The locker was close to being gone for good.
Renovations of the Cardinals’ locker room at the team’s Tempe practice facility started with taking down what was already there, and workmen were in the process of dismantling and throwing out the old wooden stalls that had served players since the facility opened in 1990.
But one locker the team was hoping to save. Pat Tillman’s last stall when he played for the team, one over from the south end up against the east wall, was a keeper. At least, that was the plan, and fortunately, Jim Omohundro -- the team’s broadcast and new media manager – got back in time to make that happen.
Eventually, the locker will be put together for public display, most likely stationed in the lobby of the same practice facility it has always lived. It will serve as yet another reminder of the one-time safety who left the Cardinals to join the military after the 2001 season and later lost his life in combat on April 22, 2004 – right before the NFL draft. With the anniversary of Tillman’s death approaching and the annual 4.2-mile run held in his honor a week from Saturday, it is the time of year when Tillman’s legacy resonates.
There are already small reminders of Tillman in the facility, including his portrait framed on the wall in the training room – a gesture done by former head athletic trainer John Omohundro, Jim’s father – and a print of Tillman’s iconic “scream” picture hanging in the office of current head athletic trainer Tom Reed.
The locker will be part of that.
The idea for keeping the locker germinated in 2006, when Omohundro was looking through old video tapes of the television segment “Wednesdays with Frank,” a bit hosted by then-wide receiver Frank Sanders in the team’s locker room after practice. In one standup during the 2000 season, Omohundro noticed Tillman’s locker in the background.

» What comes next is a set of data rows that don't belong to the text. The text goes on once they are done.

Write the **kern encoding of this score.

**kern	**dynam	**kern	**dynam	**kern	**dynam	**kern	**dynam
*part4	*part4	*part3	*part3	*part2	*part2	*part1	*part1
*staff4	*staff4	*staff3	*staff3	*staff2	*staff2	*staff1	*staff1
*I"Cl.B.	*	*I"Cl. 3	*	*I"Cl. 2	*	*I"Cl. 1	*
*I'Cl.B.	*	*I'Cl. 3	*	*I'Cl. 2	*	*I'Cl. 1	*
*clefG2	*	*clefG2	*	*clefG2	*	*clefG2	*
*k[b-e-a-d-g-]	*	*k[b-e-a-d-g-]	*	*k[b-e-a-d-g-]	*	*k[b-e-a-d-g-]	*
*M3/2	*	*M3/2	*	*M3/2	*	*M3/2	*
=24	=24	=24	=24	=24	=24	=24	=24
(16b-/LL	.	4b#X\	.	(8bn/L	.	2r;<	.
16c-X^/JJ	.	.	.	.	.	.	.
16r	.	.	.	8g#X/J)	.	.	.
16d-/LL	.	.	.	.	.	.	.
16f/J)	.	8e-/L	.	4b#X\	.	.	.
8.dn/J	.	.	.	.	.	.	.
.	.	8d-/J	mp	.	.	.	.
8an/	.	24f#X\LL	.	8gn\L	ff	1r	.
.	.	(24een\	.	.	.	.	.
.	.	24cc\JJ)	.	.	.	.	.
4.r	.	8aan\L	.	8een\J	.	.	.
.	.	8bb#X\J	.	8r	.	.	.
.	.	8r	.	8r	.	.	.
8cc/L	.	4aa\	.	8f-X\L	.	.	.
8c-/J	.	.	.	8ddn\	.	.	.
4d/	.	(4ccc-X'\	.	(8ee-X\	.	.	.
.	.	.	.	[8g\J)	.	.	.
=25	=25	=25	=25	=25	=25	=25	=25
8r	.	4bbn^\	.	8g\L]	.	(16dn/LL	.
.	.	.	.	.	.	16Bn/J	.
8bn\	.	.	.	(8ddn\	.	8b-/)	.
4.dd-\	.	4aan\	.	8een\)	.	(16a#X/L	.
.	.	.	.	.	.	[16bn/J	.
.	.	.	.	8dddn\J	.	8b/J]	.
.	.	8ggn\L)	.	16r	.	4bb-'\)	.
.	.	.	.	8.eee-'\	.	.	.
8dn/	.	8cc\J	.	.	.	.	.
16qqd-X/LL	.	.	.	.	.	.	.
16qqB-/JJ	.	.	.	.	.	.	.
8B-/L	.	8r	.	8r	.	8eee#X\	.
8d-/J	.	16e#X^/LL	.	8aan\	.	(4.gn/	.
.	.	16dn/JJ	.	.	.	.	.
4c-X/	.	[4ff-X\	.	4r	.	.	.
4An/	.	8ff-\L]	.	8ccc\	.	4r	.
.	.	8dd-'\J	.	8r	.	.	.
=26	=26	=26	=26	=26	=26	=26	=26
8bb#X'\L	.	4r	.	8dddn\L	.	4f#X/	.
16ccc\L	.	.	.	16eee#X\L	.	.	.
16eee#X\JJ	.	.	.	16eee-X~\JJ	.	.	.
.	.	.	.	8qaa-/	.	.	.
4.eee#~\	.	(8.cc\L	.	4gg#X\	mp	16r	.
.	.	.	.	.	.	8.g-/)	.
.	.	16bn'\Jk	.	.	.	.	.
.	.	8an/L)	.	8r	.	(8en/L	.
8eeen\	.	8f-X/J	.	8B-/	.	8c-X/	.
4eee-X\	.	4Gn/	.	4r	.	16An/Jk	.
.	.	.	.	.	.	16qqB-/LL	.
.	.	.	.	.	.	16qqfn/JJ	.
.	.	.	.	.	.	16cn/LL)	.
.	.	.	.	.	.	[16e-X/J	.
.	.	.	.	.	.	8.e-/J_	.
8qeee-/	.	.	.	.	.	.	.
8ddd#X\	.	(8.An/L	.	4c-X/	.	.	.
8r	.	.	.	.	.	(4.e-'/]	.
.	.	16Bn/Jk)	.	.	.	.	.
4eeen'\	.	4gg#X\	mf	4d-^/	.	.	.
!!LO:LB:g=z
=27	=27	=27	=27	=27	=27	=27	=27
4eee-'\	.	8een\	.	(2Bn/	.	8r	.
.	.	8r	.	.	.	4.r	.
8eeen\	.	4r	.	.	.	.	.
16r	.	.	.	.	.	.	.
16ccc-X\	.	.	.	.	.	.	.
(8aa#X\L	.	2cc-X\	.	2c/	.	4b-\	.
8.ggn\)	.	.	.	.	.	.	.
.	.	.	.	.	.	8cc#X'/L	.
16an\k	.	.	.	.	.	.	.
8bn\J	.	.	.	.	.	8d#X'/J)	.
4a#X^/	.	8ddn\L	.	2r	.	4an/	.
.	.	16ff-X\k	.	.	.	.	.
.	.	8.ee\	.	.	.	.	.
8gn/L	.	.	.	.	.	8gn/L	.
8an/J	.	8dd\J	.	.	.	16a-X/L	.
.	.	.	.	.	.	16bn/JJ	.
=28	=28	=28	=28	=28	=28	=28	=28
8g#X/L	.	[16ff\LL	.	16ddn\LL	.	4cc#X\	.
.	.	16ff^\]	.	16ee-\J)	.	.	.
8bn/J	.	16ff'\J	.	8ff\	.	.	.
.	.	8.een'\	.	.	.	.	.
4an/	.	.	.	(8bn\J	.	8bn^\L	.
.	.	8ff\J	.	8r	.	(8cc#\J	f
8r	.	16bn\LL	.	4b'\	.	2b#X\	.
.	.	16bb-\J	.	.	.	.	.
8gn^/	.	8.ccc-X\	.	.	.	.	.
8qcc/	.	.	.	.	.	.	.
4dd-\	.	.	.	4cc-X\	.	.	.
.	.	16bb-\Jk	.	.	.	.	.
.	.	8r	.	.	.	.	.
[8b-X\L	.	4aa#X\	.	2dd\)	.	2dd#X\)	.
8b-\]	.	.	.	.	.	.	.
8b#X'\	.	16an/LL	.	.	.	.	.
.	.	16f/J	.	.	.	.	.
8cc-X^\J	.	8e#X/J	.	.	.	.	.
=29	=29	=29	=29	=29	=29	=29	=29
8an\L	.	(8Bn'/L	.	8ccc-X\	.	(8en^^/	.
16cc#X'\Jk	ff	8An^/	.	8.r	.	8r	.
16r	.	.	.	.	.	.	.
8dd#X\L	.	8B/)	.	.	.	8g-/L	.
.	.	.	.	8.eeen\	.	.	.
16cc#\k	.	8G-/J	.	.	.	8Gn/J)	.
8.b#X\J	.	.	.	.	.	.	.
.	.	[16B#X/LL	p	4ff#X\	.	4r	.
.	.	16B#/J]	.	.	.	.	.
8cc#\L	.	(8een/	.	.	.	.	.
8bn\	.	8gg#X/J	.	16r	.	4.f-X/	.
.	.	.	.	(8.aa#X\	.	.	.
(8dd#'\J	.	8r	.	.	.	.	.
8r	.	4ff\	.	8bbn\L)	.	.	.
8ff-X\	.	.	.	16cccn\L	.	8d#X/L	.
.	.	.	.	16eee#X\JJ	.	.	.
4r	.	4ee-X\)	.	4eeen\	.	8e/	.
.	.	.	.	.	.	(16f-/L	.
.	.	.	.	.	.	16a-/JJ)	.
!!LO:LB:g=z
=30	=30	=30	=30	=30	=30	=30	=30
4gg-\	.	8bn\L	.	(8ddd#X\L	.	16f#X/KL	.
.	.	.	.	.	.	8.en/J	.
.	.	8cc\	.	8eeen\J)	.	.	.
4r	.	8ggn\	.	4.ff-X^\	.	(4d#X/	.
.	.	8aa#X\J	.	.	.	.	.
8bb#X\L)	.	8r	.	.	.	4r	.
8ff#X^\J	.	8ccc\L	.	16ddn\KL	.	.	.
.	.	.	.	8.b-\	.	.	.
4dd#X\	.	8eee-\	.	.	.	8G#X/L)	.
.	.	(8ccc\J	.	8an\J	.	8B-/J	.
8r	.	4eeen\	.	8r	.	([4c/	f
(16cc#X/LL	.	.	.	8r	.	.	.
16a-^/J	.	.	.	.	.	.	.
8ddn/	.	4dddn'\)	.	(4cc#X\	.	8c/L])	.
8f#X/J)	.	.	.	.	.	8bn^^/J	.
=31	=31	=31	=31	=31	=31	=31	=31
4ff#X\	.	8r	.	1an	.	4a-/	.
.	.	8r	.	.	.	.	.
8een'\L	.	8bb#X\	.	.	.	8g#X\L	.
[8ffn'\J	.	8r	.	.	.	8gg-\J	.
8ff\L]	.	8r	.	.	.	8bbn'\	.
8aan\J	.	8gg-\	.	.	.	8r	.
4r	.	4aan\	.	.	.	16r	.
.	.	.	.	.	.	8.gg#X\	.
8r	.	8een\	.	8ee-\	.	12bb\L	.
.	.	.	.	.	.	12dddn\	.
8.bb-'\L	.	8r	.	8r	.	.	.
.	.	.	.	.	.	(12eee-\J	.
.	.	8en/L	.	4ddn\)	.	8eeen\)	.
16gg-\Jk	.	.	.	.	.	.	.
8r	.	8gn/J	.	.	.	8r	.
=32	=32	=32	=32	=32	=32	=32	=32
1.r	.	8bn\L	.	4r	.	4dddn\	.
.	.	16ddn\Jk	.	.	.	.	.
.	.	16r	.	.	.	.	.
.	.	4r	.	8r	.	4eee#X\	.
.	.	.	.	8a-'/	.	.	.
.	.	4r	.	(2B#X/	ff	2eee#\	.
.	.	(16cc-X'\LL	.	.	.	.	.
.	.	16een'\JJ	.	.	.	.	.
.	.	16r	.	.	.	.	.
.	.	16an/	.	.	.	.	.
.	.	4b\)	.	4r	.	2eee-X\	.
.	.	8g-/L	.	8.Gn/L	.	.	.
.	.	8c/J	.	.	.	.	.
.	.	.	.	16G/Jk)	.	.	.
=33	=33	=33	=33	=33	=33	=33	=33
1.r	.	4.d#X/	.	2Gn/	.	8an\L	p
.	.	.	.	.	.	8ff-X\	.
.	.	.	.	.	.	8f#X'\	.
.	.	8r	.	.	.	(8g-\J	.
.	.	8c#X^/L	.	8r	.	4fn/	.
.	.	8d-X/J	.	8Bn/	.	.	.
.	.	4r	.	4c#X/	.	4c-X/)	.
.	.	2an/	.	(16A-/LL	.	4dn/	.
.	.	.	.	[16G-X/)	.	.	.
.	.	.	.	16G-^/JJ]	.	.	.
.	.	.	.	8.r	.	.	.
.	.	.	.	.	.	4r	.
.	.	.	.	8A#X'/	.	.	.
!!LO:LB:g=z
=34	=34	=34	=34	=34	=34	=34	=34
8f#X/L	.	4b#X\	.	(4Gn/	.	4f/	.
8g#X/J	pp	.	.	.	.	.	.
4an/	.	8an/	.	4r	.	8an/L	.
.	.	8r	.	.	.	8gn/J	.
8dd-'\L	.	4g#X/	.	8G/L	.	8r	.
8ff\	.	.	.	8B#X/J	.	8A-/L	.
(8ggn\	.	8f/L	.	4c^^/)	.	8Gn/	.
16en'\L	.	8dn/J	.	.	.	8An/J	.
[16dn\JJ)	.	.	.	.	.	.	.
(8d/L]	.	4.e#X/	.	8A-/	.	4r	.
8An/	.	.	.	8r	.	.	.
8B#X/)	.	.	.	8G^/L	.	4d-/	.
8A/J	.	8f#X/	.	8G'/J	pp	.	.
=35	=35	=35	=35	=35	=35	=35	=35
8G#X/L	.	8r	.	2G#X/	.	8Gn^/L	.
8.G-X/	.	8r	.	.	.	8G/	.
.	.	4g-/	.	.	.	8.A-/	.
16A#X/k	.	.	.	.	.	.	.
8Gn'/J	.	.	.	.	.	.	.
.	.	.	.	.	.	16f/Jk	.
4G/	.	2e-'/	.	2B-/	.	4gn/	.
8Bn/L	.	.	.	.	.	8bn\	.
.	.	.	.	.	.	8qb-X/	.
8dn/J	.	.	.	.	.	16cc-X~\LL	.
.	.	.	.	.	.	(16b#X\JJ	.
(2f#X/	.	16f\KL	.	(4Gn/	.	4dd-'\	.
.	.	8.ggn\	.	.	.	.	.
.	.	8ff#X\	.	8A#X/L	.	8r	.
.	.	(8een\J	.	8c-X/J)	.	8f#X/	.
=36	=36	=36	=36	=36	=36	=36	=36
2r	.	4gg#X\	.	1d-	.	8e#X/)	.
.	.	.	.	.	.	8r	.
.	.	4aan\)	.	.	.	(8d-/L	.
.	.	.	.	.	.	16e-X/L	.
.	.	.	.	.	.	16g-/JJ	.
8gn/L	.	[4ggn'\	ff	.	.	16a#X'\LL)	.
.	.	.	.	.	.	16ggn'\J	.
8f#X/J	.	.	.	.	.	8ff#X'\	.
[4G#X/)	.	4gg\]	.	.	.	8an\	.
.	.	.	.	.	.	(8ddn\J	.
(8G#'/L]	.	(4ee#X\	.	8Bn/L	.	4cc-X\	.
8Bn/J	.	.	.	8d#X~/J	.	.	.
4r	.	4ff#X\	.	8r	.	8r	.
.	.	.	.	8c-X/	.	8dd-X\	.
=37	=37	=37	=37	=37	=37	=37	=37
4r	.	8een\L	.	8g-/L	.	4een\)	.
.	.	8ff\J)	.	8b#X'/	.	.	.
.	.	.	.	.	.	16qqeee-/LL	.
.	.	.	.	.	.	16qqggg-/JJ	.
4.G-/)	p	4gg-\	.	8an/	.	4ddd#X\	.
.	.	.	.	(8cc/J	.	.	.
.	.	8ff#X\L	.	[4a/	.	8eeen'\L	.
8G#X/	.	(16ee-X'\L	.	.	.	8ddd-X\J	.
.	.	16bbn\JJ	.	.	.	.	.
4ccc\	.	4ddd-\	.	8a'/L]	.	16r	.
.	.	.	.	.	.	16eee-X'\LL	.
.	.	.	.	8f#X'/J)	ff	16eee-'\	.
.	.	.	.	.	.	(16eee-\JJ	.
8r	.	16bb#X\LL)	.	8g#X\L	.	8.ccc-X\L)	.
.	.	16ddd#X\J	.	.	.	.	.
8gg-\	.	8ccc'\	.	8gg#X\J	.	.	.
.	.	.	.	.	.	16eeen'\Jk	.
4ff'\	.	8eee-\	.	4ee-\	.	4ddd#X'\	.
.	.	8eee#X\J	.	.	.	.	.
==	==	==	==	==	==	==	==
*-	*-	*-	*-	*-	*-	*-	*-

Omohundro – who has worked for the franchise in one fashion or another since 1990, when he was 14 -- noted its location and figured someday, the team might want to keep it around. In the meantime, he would make sure to approach every player who was granted that spot and tell them its history with Tillman. In recent years that corner of the locker room served the defensive line, so players like Gabe Watson and David Carter worked there. The final inhabitant was offensive lineman
“I heard (Tillman’s) story and thought, ‘What a courageous thing to do, to retire from this job to serve in the armed forces,’ ” said Fullington, who was only 12 when Tillman was killed. “To die in a tragic way is heartbreaking. But when I heard I had his locker, it was pretty crazy. Gave me goosebumps thinking about it. It’s an honor.”
Renovating the facility, and specifically the locker room, caught Omohundro’s attention.
“I thought, ‘Someone is going to want that locker.’ ” Omohundro said. “Whether it was us, or the Hall of Fame or the (Tillman) Foundation. Someone. I kept it in the back of my mind.”
Fortunately, Omohundro didn’t let it go too far to the back. When work quickly began post-Super Bowl to move on the locker room change, Omohundro happened to notice a blog post on azcardinals.com that pictured the lockers coming down. Away from the facility at the time, Omohundro rushed back to make the save. Coming around the corner he feared he was too late, but one final turn to the area showed that Tillman’s former stall was one of only a few left – and a worker headed to the corner with an electric saw, ready to take them down.
“I was like, ‘Whoa, whoa, whoa. Can we carefully cut this one out and set it aside?’ ” Omohundro said. “I explained it was Pat Tillman’s locker.”
It was saved. The equipment staff later slid back in a Tillman nameplate – replete with the “old” Cardinals logo of Tillman’s era – and it waits for the next step.
“I’ve got to salute Jim Omohundro for remembering that day the demolition was starting,” team president Michael Bidwill said. “It was great he was able to preserve that not only for the organization but all the fans. It will make a great display to honor Pat Tillman and everything he stood for as a Cardinal, as a Sun Devil, as a soldier and as a great person.”